On Lenten repentin': Actions speak louder than words.
"Say you're sorry to Timmy."
"You don't sound sorry."
It wasn't until I was living in West Africa as a young adult that I first learned to ask for forgiveness. I had grown up, being instructed to "say sorry," to apologize for the things I said or did that offended. How unsatisfying these apologies were! It rarely sounded or felt sincere, and it always felt inadequate, one-sided. It didn't feel like anything really changed, because it was one-sided.
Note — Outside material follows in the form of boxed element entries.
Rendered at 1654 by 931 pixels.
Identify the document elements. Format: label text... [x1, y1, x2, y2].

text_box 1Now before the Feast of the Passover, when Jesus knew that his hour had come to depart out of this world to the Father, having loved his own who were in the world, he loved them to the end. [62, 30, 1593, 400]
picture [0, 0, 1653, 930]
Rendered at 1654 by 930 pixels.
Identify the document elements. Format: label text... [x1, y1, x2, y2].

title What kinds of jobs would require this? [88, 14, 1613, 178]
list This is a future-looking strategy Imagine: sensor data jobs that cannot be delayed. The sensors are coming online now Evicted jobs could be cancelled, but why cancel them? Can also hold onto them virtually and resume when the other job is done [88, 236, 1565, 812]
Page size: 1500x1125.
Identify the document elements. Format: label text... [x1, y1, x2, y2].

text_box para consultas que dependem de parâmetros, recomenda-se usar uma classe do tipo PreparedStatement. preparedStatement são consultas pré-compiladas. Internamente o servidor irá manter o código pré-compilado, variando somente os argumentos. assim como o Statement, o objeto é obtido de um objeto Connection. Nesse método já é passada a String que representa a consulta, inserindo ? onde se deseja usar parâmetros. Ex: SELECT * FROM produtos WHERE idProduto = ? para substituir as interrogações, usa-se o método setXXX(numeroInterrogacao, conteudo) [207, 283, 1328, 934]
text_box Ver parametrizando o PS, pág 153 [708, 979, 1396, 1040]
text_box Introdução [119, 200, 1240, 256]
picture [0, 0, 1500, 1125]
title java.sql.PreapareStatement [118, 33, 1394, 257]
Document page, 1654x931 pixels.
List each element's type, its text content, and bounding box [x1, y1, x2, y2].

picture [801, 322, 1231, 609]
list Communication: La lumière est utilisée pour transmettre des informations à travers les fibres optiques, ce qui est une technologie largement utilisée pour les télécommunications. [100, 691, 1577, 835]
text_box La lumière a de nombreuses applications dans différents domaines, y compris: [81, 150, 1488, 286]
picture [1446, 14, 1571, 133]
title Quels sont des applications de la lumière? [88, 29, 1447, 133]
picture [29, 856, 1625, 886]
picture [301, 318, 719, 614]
During my Peace Corps stay in the Ivory Coast, I had several circles of friends, circles that didn't easily overlap. One night, I lied to my Ivorian friend and went to my French friend's party. It was a betrayal, and my slight discomfort turned to deep shame the next day when I confronted the hurt in her eyes. "Sorry" wasn't working, and I was distressed at the brokenness I had caused. In answer to my distress, another friend in the circle told me that the Ivorian way was to ask for forgiveness. Asking for forgiveness was so different from making an apology. I had to articulate what I had done to offend, a soul-searching process, and make myself vulnerable by asking her to forgive me. I felt nervous. The asking and the granting not only repaired the hurt, they made our relationship stronger. I was mindful of my actions in a way that "sorry" had never provoked. It was so much bigger and more satisfying than simply apologizing.
Lent calls us to recognize the ways in which we have grown apart from each other and from God, and to change our lives to make these relationships right, better than before.
- Pam Bronder-Giroux, social studies teacher at the Prep, is currently on leave caring for her mom. She is grateful for the support of the Prep community in this journey.